Exercise requirements: Give the data below again exactly as written, without its pictures.

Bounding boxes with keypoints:
************

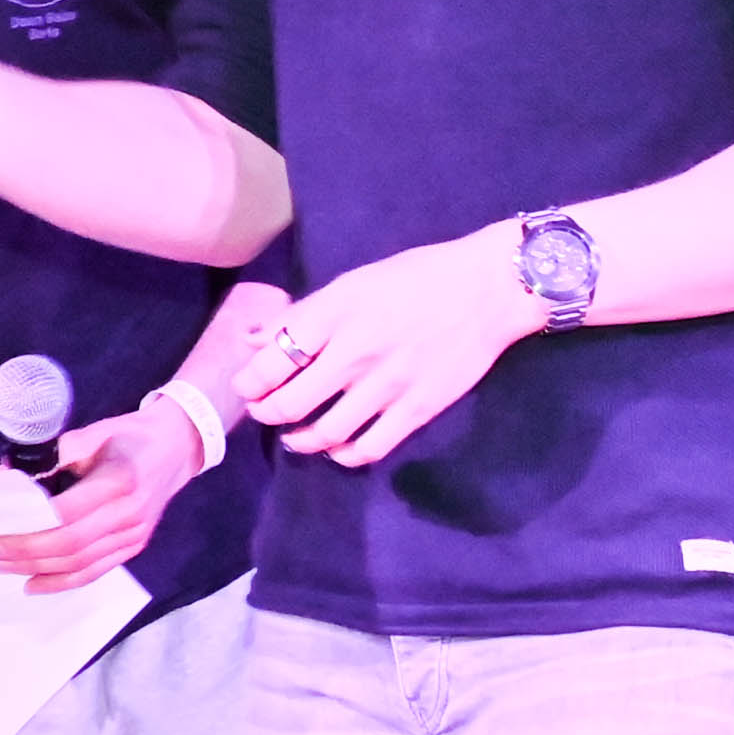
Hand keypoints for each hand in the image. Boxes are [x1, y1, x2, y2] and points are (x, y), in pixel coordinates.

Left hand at [0, 400, 207, 590]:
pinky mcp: (135, 546)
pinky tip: (34, 583)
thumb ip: (53, 454)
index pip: (67, 512)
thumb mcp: (94, 432)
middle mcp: (130, 512)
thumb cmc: (130, 435)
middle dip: (26, 552)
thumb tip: (3, 475)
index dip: (30, 524)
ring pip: (81, 563)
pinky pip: (95, 571)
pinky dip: (62, 582)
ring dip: (38, 569)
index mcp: (120, 479)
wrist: (177, 447)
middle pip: (70, 544)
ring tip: (3, 566)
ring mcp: (135, 534)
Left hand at [247, 233, 544, 469]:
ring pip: (325, 433)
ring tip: (295, 435)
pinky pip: (368, 448)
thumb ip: (302, 314)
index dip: (249, 381)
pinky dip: (344, 455)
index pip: (272, 360)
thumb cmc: (416, 279)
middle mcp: (356, 352)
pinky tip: (338, 448)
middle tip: (265, 411)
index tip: (247, 385)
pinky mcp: (417, 409)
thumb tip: (251, 339)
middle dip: (266, 413)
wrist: (486, 290)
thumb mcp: (353, 283)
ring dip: (300, 440)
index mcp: (336, 313)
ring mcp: (387, 385)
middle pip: (290, 403)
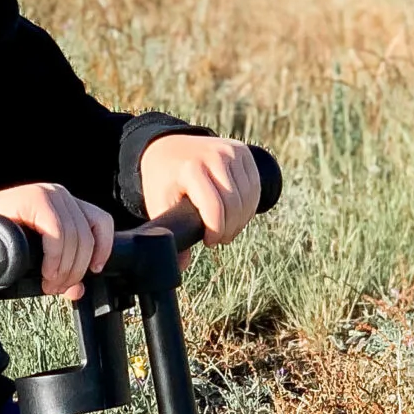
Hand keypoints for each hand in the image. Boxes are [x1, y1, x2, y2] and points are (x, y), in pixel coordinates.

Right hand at [0, 182, 113, 298]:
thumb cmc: (4, 242)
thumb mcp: (38, 257)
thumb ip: (61, 269)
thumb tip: (77, 291)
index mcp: (67, 204)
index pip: (101, 223)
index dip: (102, 249)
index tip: (93, 271)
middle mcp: (61, 195)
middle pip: (87, 236)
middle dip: (76, 269)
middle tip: (59, 288)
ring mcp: (48, 195)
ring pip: (74, 237)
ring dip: (65, 268)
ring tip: (50, 284)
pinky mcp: (35, 200)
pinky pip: (57, 233)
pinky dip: (55, 258)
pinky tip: (46, 272)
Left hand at [139, 135, 261, 251]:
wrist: (167, 147)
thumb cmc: (163, 180)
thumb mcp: (159, 205)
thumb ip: (170, 233)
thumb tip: (180, 266)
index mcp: (192, 169)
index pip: (215, 208)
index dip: (216, 232)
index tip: (209, 242)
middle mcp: (214, 156)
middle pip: (235, 205)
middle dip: (230, 229)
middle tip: (219, 239)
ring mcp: (231, 151)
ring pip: (249, 197)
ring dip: (241, 219)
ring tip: (227, 228)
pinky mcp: (242, 151)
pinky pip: (255, 185)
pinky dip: (250, 205)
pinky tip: (237, 214)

************

Answer below:
Hand keypoints for each hand in the image. Boxes are [x1, y1, x2, y2] and points are (x, y), in pixel coordinates.

Left hand at [0, 400, 207, 590]:
pinky mcp: (135, 546)
pinky tip: (34, 583)
thumb ip: (53, 454)
index pip: (67, 512)
thumb mcp: (94, 432)
middle mcp: (130, 512)
thumb cmc: (130, 435)
middle dip: (26, 552)
thumb tip: (3, 475)
index dip: (30, 524)
ring pip: (81, 563)
pinky pip: (95, 571)
pinky dip: (62, 582)
ring dip: (38, 569)
index mcp: (120, 479)
wrist: (177, 447)
middle pip: (70, 544)
ring tip: (3, 566)
ring mcp: (135, 534)
Left hand at [247, 233, 544, 469]:
ring pip: (325, 433)
ring tip: (295, 435)
pinky pip: (368, 448)
thumb ip: (302, 314)
index dip: (249, 381)
pinky dip: (344, 455)
index pip: (272, 360)
thumb cmc: (416, 279)
middle mcp: (356, 352)
pinky tip: (338, 448)
middle tip: (265, 411)
index tip: (247, 385)
pinky mcp: (417, 409)
thumb tip: (251, 339)
middle dip: (266, 413)
wrist: (486, 290)
thumb mcp: (353, 283)
ring dip: (300, 440)
index mcp: (336, 313)
ring mcp: (387, 385)
middle pip: (290, 403)
Hand keypoints for each hand in the image. Boxes are [x1, y1, x2, y2] and points are (x, y), in pixel coordinates.

Right hand at [0, 182, 113, 298]:
thumb cmc: (4, 242)
thumb mcp: (38, 257)
thumb ip: (61, 269)
thumb tip: (77, 291)
index mcp: (67, 204)
index pip: (101, 223)
index dip: (102, 249)
index tip: (93, 271)
middle mcp: (61, 195)
middle pip: (87, 236)
middle dip: (76, 269)
middle tip: (59, 288)
ring mcp: (48, 195)
ring pip: (74, 237)
ring dip: (65, 268)
ring tip: (50, 284)
pinky mcp: (35, 200)
pinky pip: (57, 233)
pinky dip: (55, 258)
pinky tip: (46, 272)
Left hand at [139, 135, 261, 251]:
wrist: (167, 147)
thumb cmc: (163, 180)
thumb mcp: (159, 205)
thumb ip: (170, 233)
thumb tip: (180, 266)
index mcp: (192, 169)
index pip: (215, 208)
index dip: (216, 232)
index tip: (209, 242)
middle mcp: (214, 156)
middle pip: (235, 205)
middle dip: (230, 229)
middle tip: (219, 239)
ring mcp: (231, 151)
ring pip: (249, 197)
ring dip: (241, 219)
ring tip: (227, 228)
pinky mcp: (242, 151)
pinky pip: (255, 185)
pinky dip: (250, 205)
pinky tip: (237, 214)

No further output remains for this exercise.